[SELECTED EXCERPT Boundary: Start]

# TH400 Shift Issues when Hot



## dvarghes92 (Aug 9, 2018)

Hey guys - I have a 68 GTO, TH400 transmission.
Car runs perfectly for the first 20 minutes when it is initially somewhat cold.

However, once the car gets to operating temperature, the transmission has issues.

I cannot quite explain it but it seems like the car is shifting from 1st to 2nd gear, but the car revs very very high but not enough power is going to the wheels. So I cannot get over 20-25 MPH without redlining. (Once again, this only happens when the car is hot). 

I tried manually shifting but the same issue continues.

This is what I have done:
Replaced Vaccum Modulator
Checked if appropriate vacuum is going to modulator
Checked fluid levels

Any help would be appreciated. Thanks,


----------



## dadspackard31 (Dec 2, 2019)

@dvarghes92 ,

I had the same issue with my 69 TH400 but mine happen cold or warmed.

Changed the vacuum module which others here advised me to and it fixed my shifting issue. It is a cheap fix.


----------



## dvarghes92 (Aug 9, 2018)

dadspackard31 said:


> @dvarghes92 ,
> 
> I had the same issue with my 69 TH400 but mine happen cold or warmed.

[SELECTED EXCERPT Boundary: End]
[DATASET RECORDS Boundary: Start]

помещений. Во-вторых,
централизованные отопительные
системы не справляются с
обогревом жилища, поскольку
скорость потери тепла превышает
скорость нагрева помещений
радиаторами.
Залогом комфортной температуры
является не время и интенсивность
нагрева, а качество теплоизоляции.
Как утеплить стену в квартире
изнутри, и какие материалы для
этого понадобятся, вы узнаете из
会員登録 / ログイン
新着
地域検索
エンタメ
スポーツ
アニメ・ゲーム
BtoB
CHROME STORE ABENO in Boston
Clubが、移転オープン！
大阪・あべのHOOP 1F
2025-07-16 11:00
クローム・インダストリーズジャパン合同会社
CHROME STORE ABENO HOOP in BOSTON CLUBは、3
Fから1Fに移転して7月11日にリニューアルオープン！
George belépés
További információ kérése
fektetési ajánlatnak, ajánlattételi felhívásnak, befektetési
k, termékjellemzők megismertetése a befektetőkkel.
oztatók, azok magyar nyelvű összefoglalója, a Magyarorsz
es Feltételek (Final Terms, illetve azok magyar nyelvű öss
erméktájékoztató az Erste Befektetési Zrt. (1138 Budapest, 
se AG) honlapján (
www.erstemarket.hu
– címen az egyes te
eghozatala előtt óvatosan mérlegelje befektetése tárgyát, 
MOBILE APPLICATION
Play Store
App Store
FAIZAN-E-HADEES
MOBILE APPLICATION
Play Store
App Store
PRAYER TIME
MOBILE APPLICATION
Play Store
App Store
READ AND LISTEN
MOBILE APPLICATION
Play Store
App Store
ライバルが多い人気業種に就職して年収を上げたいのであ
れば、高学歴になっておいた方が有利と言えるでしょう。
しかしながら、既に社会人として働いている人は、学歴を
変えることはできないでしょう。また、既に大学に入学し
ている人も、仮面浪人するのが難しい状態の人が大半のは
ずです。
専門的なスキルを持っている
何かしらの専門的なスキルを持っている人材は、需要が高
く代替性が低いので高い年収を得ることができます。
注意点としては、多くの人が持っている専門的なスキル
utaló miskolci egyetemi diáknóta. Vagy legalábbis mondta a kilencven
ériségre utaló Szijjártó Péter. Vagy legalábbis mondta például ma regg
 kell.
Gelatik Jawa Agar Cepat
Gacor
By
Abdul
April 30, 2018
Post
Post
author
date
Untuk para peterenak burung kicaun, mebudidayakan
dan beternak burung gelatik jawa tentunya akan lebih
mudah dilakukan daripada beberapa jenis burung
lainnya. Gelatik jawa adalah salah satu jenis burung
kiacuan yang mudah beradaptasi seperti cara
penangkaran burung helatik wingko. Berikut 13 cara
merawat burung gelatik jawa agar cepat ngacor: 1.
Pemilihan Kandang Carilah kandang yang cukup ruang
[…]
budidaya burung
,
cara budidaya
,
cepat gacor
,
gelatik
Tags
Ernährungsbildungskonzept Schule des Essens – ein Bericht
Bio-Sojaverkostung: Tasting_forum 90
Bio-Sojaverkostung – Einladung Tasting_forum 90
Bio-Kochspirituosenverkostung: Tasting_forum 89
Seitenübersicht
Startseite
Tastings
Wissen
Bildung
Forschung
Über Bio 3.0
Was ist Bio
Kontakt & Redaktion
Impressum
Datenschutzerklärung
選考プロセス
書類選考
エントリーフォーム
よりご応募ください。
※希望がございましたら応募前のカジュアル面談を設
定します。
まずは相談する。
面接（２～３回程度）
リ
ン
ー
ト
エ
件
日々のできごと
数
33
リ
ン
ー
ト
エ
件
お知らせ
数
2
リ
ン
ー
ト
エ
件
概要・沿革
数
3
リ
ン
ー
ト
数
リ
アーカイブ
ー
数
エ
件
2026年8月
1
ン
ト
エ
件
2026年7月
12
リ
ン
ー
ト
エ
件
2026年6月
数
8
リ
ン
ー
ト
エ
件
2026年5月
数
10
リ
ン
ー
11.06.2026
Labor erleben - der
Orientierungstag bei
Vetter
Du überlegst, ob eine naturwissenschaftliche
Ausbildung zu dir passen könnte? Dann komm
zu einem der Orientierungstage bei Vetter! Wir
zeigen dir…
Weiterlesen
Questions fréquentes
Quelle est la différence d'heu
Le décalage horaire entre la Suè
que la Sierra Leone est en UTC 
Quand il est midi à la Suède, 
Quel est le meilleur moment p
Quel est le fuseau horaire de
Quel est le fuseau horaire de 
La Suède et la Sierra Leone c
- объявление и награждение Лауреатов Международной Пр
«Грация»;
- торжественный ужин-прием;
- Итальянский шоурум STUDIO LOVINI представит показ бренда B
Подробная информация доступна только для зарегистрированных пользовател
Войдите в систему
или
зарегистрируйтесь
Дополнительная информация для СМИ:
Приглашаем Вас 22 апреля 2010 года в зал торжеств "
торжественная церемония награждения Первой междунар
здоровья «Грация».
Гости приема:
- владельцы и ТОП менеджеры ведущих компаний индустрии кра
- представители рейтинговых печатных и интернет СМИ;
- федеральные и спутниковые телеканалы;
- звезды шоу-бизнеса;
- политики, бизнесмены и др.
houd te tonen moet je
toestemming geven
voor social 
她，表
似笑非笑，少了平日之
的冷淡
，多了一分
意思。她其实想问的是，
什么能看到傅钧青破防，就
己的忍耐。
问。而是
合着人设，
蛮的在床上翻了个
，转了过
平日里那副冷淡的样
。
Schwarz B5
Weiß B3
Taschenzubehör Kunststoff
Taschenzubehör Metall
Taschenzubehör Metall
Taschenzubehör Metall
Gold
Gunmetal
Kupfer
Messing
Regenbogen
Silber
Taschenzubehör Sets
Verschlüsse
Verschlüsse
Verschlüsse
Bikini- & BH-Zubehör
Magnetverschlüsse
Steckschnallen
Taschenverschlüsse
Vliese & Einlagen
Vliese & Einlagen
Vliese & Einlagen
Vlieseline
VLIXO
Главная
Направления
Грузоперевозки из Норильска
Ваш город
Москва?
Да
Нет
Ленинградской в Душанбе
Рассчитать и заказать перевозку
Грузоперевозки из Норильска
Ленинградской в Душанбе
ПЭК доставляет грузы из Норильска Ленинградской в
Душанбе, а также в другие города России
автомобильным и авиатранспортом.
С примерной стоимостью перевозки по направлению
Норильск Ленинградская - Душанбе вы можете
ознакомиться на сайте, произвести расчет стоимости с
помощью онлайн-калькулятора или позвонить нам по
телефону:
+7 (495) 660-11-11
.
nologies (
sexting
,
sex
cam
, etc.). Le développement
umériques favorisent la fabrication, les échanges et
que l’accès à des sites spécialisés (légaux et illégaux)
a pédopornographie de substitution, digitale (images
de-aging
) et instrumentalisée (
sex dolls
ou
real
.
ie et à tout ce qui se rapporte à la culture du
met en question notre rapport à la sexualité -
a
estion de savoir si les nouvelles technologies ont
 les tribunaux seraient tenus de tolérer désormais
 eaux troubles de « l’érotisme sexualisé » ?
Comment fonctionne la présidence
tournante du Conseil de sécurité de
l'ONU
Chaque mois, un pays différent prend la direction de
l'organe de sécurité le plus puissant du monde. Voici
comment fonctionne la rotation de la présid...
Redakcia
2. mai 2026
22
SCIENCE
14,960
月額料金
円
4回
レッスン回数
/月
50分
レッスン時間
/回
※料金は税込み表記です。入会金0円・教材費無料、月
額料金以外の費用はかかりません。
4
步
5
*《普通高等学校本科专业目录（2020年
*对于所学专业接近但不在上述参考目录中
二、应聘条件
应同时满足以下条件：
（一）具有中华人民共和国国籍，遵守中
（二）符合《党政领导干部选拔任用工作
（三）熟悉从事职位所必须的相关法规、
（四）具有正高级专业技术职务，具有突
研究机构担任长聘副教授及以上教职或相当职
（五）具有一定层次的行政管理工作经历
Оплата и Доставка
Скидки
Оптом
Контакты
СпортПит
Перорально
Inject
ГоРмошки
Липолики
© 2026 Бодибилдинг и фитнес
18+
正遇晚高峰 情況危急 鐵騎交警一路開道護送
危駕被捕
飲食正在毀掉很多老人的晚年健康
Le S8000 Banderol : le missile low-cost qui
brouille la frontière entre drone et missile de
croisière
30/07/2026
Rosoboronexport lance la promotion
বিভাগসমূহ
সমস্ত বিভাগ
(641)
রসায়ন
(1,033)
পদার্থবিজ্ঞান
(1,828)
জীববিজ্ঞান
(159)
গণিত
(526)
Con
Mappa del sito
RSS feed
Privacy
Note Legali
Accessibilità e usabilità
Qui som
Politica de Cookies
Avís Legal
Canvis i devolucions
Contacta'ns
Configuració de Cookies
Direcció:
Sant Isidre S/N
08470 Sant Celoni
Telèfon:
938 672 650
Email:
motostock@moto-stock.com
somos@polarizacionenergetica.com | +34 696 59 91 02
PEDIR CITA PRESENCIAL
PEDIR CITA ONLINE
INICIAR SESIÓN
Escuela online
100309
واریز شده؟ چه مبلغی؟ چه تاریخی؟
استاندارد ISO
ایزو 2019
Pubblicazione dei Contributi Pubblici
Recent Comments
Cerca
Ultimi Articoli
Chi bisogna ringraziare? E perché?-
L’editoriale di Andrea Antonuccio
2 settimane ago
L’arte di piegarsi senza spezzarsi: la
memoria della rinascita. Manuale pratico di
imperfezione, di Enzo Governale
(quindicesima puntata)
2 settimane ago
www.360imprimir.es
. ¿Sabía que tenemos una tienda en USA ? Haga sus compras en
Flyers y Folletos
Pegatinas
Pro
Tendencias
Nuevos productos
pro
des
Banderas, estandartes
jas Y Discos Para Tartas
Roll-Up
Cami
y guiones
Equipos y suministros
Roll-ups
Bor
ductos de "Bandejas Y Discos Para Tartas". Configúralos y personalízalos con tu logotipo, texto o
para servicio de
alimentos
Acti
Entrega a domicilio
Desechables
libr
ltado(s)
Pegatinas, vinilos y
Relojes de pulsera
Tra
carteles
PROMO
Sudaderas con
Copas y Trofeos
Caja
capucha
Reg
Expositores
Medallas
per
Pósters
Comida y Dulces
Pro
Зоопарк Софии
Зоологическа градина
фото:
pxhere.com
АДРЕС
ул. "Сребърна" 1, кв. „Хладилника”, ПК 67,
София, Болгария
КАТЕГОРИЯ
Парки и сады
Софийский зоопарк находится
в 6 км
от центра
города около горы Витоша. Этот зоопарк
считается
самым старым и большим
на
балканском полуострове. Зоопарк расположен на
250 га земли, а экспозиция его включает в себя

[DATASET RECORDS Boundary: End]

| WHAT YOU NEED TO DO |
a) In the thread about TH400 shift issues when hot, why can't the original poster get over 20-25 MPH without redlining? Answer in one to three sentences.
b) According to the thread about TH400 shift issues when hot, how long does the original poster's car run perfectly before the problem starts?
c) Continue the thread about TH400 shift issues when hot from where it stops.

| ANSWERS GIVEN |
a) Once the car reaches operating temperature, the engine revs very high but not enough power reaches the wheels. Because of that, the car hits redline before it can go faster than 20-25 MPH. This happens only when the car is hot.

b) For the first 20 minutes, while it is still somewhat cold.

c)
> 
> Changed the vacuum module which others here advised me to and it fixed my shifting issue. It is a cheap fix.


thanks - I changed the vacuum modulator as well but that didn’t seem to fix it unfortunately


----------



## Bopman (7 mo ago)

dvarghes92 said:


> thanks - I changed the vacuum modulator as well but that didn’t seem to fix it unfortunately


There will be help arriving soon ! 😊😉 I have some thoughts but really not a tranny guy. Worn clutches, band adjustments are my thoughts though. But like I said....Help is on the way 👍


----------



## O52 (Jan 27, 2019)

I had the same problem with the wife's Cadillac. Once the engine warmed up, the transmission started slipping. 

The Cause; The engine warm up was coincidental as the transmission clutches were found to be badly worn when the transmission was removed. 
Within a couple miles of starting, the transmission would begin to slip. The debris from the clutch slippage would start packing the oil pick up screen which cut off the oil supply which caused more slipping. 
When the engine shut down, the debris fell back into the pan. The cycle would repeat once the engine was started up again. 

Not saying this is your problem, but you may want to drop the transmission pan to check for metallic sludge plugging up the internal filter.


----------



## Bopman (7 mo ago)

O52 said:


> I had the same problem with the wife's Cadillac. Once the engine warmed up, the transmission started slipping.
> 
> The Cause; The engine warm up was coincidental as the transmission clutches were found to be badly worn when the transmission was removed.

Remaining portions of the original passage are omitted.